Oui, ces stèles commémorent la destinée d'une foule innombrable de personnes. Ces personnes bouleversent notre mémoire, notre cœur. Elles ne veulent pas provoquer la haine chez nous, mais montrer combien l'œuvre de la haine est atroce. Elles disent que la raison doit prendre le mal pour le mal et le rejeter. Elles veulent réveiller en nous le courage du bien et la résistance au mal. Elles veulent faire naître les sentiments qu'expriment les paroles mises par Sophocle dans la bouche d'Antigone : "Je ne suis pas ici pour haïr ensemble, mais pour aimer ensemble".
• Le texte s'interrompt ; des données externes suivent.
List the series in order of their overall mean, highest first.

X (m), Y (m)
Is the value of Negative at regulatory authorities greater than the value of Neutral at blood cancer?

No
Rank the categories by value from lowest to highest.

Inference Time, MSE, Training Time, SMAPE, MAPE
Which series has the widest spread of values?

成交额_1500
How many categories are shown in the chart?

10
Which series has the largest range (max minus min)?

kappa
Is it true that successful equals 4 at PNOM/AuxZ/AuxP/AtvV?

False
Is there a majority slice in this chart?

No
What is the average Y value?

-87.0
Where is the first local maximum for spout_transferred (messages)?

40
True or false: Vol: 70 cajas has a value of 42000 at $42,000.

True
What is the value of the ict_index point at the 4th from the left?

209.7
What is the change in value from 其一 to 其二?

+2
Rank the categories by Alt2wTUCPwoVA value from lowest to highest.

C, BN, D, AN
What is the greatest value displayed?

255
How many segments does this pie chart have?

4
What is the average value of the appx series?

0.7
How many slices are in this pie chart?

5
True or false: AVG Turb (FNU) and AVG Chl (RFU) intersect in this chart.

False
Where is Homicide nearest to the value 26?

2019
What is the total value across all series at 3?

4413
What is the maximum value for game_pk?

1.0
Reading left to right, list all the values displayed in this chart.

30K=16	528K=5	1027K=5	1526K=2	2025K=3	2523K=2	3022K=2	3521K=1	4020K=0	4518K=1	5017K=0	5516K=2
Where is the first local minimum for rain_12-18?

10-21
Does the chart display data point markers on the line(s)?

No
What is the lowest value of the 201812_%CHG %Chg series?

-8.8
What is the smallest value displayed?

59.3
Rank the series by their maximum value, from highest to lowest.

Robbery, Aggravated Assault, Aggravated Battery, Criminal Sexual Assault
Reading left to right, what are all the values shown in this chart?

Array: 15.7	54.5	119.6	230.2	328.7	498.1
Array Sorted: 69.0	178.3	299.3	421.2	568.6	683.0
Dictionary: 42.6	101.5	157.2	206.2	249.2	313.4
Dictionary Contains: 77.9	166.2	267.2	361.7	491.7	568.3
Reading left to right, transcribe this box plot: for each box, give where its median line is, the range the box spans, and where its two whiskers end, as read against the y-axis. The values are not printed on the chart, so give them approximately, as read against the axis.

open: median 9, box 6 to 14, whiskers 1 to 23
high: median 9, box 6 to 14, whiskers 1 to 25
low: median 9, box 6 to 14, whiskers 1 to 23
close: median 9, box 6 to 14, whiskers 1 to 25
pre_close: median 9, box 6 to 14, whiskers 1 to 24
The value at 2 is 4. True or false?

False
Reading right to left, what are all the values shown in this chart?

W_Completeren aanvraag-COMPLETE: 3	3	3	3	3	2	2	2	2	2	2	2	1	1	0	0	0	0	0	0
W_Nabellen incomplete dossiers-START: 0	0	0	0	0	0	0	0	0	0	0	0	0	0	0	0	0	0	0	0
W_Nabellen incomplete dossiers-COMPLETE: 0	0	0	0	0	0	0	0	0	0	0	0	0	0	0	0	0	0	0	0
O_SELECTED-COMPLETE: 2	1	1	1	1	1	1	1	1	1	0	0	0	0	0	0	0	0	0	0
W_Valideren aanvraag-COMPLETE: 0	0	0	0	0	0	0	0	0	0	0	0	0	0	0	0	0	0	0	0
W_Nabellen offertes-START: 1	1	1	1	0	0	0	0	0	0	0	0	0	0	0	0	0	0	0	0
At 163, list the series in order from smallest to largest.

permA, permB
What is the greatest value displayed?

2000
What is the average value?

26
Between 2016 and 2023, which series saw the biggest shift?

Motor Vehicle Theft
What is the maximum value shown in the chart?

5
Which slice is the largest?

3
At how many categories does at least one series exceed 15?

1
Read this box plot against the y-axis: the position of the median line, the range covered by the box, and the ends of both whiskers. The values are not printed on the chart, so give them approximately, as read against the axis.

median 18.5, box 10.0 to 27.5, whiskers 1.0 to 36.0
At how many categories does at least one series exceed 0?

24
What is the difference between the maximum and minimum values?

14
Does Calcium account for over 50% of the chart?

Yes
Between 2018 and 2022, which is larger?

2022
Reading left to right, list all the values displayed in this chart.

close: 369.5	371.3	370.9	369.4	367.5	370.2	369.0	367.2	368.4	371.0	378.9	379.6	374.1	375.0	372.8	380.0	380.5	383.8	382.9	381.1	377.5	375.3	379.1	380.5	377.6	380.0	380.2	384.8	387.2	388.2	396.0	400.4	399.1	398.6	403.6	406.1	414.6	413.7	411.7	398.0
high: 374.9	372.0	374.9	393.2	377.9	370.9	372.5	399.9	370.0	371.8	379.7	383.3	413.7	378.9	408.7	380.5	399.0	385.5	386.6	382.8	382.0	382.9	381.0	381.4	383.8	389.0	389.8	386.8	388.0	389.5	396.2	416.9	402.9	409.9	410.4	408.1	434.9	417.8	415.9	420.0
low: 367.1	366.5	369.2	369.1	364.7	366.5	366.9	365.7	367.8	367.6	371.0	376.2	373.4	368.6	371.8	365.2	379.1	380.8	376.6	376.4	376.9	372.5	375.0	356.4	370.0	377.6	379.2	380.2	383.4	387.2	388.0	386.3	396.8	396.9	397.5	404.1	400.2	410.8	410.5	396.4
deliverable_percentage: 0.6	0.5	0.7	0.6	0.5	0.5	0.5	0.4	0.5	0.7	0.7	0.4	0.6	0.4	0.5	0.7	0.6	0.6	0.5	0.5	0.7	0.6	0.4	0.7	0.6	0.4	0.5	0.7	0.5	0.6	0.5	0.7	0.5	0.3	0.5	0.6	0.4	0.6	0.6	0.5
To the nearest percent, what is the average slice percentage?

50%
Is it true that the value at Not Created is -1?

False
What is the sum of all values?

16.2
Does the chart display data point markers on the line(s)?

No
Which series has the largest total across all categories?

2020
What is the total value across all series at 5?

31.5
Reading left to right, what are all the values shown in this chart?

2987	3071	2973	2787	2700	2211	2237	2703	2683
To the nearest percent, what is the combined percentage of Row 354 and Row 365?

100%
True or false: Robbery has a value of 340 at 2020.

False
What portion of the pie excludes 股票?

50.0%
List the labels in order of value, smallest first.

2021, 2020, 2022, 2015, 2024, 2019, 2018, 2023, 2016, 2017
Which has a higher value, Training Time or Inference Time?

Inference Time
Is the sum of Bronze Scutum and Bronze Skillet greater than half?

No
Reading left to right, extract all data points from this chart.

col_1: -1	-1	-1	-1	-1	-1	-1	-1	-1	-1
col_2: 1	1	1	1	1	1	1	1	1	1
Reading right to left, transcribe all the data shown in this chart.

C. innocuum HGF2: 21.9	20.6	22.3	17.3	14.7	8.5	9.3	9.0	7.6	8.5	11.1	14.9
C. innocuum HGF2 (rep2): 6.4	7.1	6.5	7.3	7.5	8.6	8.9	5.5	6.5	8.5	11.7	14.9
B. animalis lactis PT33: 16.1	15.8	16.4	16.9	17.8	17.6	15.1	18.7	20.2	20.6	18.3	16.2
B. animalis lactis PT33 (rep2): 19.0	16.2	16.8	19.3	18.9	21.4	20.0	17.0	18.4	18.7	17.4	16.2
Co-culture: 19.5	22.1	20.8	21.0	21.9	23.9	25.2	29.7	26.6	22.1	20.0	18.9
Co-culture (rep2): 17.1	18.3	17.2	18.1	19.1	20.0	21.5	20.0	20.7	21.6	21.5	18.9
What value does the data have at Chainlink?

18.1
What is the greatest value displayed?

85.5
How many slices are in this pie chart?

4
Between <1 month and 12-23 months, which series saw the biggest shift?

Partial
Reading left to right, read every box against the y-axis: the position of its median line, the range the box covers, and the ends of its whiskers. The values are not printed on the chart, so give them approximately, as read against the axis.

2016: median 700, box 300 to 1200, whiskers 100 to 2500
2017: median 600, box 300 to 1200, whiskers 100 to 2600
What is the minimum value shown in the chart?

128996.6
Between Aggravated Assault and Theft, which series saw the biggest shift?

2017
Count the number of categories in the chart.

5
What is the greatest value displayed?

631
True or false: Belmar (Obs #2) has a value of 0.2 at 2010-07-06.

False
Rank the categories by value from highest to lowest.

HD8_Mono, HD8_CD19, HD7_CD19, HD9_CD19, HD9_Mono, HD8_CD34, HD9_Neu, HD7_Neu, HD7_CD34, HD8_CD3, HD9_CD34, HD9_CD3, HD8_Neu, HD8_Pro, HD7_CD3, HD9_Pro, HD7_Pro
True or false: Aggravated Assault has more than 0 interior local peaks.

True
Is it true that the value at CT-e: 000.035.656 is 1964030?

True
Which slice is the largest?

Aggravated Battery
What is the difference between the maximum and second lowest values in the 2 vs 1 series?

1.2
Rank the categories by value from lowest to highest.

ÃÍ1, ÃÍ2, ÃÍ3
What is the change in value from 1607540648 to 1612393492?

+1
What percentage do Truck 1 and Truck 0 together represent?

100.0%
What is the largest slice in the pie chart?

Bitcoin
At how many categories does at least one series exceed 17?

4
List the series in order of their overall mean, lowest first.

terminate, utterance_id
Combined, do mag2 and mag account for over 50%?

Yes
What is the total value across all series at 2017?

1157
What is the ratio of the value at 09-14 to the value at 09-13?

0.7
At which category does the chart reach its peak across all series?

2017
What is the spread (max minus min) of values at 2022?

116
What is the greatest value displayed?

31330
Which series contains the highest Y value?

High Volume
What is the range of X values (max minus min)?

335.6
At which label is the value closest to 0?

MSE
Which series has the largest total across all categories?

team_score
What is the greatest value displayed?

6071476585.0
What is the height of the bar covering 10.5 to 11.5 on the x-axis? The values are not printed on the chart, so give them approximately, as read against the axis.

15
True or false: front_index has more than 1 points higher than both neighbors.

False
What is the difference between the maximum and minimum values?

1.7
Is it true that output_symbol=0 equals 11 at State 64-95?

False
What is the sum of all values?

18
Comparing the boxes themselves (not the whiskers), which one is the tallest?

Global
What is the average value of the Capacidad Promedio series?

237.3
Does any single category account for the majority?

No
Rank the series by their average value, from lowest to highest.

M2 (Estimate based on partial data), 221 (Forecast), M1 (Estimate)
Que Dieu soit remercié ! La purification de le mémoire à laquelle nous appelle ce lieu fait naître aussi beaucoup d'initiatives qui ont pour but de s'opposer au mal et contribuer à la naissance du bien. Il y a un instant, j'ai pu bénir le centre de dialogue et de prières. Dans son voisinage, des soeurs carmélites mènent une vie cachée qui exprime, d'une façon particulière l'union au mystère de la Croix et rappellent que notre foi annonce un Dieu descendu dans l'enfer de la souffrance humaine et souffrant encore avec nous. A Auschwitz, se trouvent aussi le centre franciscain de Saint Maximilien Kolbe, le centre international d'éducation sur l'Holocauste, un centre de rencontre de jeunes, un centre juif. Nous pouvons donc avoir l'espoir que, dans ce lieu de l'horreur, va se créer, s'élever et mûrir une réflexion constructive et que la mémoire du passé va aider à la lutte contre le mal et faire que l'amour triomphe."